The New York Times reported on December 26, 2010 that the Obama Administration had by regulation quietly re-injected life into the “death panel” provisions stricken by popular acclaim and popular ignorance from the Health Care Reform legislation enacted into law last March. The dreaded Section 1233, excised from the so-called Affordable Care Act, would have authorized payment to physicians for consulting with their patients on end of life planning and options. As a practical matter, in the world of Medicare that which is not compensated for is rarely achieved. The government quietly issued new regulations in November that henceforth physicians would be compensated for their time in discussion end of life options and advance directives with their patients. Horrors!!
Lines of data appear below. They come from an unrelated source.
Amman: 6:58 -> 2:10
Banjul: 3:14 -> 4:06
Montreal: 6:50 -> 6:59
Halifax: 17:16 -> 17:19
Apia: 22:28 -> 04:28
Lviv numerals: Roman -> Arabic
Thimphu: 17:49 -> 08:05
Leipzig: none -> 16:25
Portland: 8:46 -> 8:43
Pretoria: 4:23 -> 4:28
It is indeed disturbing that the government is sneaking around and pushing this provision into the Medicare system after it was so roundly discredited during the original health care debate. The action seems to be at once, both an affront to the popular will and the public’s right to be ignorant as well as a sneaky act of bureaucratic cowardice. Now that the health care bill has been enacted and the election is over it will be interesting to see where the demagogues come out on all of this. Will Ms. Palin lead the charge again? Will Senator Grassley and Rep. Boehner, who knew better, pass on further comment?
Demagoguery has its consequences and they can be lasting. The Times article cited a recent Kaiser Family Foundation poll that concluded that 30 percent of the population 65 years of age or older believed that the health care legislation that passed actually allowed a government panel to make end of life decisions for Medicare recipients.
There is an irony and a cost of ignorance at the end of life. It is a time when patients have the least control over the course of their treatment. When important decisions are left to traumatized family or health care institutions the result is what Dr. Berwick of CMS called a “form of assault.” People should have the right to decide whether, when and if to continue with useless care and that should be achieved before a crisis. The cost of the last year of life for Medicare recipients is 25 to 33 percent of the entire Medicare budget and 30 to 40 percent of that is in the last month of life. It costs the country $50 billion dollars a year for the last month of life. Many or perhaps even most of us would choose to die with dignity without the intrusion of unwanted health care procedures and expense if the end were near and inevitable.